President Bush and Afghanistan: A turning point in American policy
Titel:
President Bush and Afghanistan: A turning point in American policy
Auteur:
Goldman, Minton F.
Verschenen in:
Comparative strategy
Paginering:
Jaargang 11 (1992) nr. 2 pagina's 177-193
Jaar:
1992-04
Inhoud:
Although the United States welcomed the Soviet military withdrawal from Afghanistan in early February 1989, the Bush administration did not think the Kremlin had gone far enough in diminishing its influence over internal Afghan politics because a pro-Soviet communist regime well armed by the Kremlin continued in power in Kabul. President Bush, therefore, decided in early 1989 to continue American support of the anticommunist insurgency, or Mujaheddin (freedom fighters), and their goal of defeating and replacing the Soviet-installed communist regime in Kabul. But within a few months of this decision the administration had strong incentives to rethink and revise U.S. policy. While continuing American military assistance to the Mujaheddin, the administration used diplomacy with the Kremlin to find a non-military solution to the civil war. President Bush was less certain than President Reagan about how to achieve American objectives in Afghanistan.
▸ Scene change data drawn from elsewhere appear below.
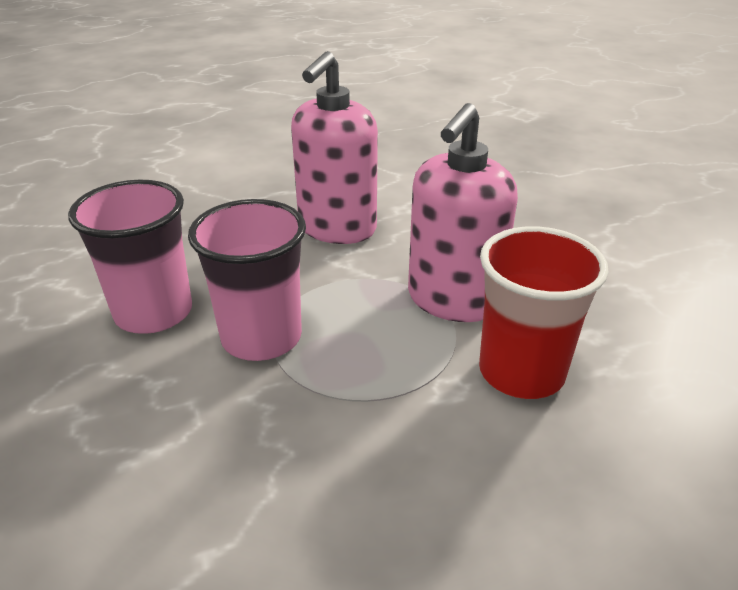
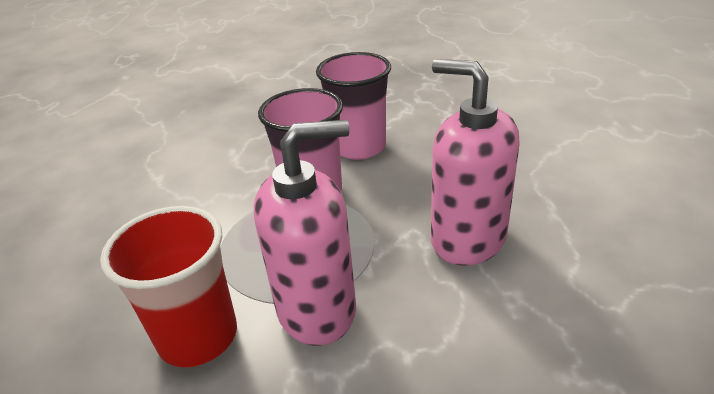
camera: 105 degrees right, 0 degrees up
pink soap dispenser [408,103,518,322] -> pink soap dispenser turned 120 degrees clockwise [254,120,356,346]

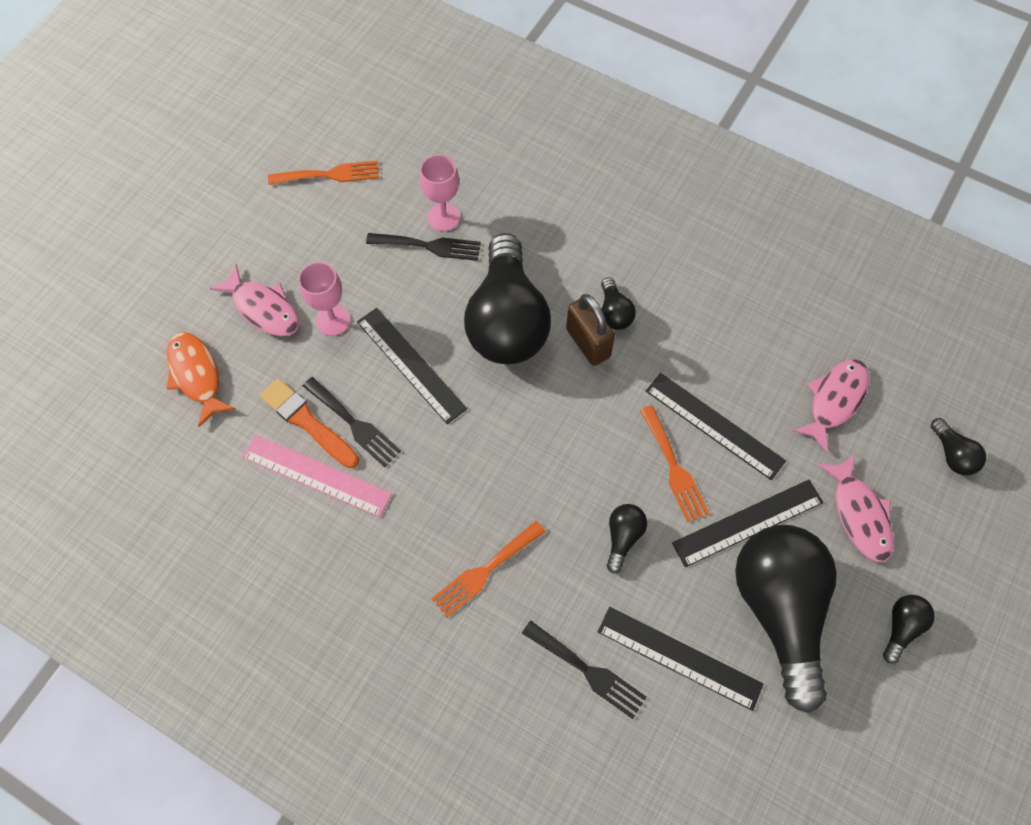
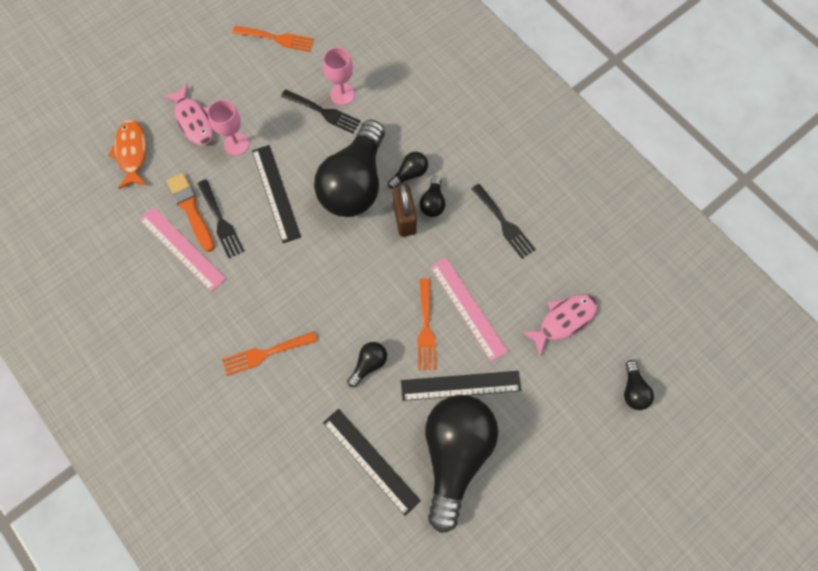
camera: 20 degrees right, 5 degrees up
black fork [522,621,647,719] -> black fork moved to [472,184,536,259]
black ruler [646,373,786,480] -> pink ruler [430,258,508,362]
pink fish [817,454,894,562] -> none
black light bulb [883,595,935,663] -> black light bulb moved to [388,152,428,189]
Disillusionment and dissatisfaction with the Mujaheddin, difficulties with Pakistan's role as an ally of the United States, growing skepticism in Congress about the efficacy and the morality of past U.S. military aid to the Mujaheddin and of unqualified support of the war against Kabul, and a steady improvement in U.S.-Soviet relations, provided new incentives for diplomatic cooperation with the Soviet Union to achieve U.S. goals in Afghanistan. But altering U.S. policy in response to changing circumstances was not easy, especially when compromise with the USSR was involved. There was lingering American suspicion of Soviet expansionist intent in the Third World, and in Afghanistan in particular, despite the advocacy of caution and restraint in “new thinking.” Strong conservative pressures on Bush, who was not altogether unsympathetic to them, restrained him from conceding too much to reach an agreement. Furthermore, the Kabul Regime and the Mujaheddin had their own agenda and had indicated a reluctance to accept a U.S.-Soviet agreement that did not satisfy them, and both the Kremlin and the Bush administration were reluctant to exert a decisive pressure on their clients. Thus, although U.S. policy seemed to have softened somewhat, a final settlement by the United States and USSR of their Afghan irritant remained elusive.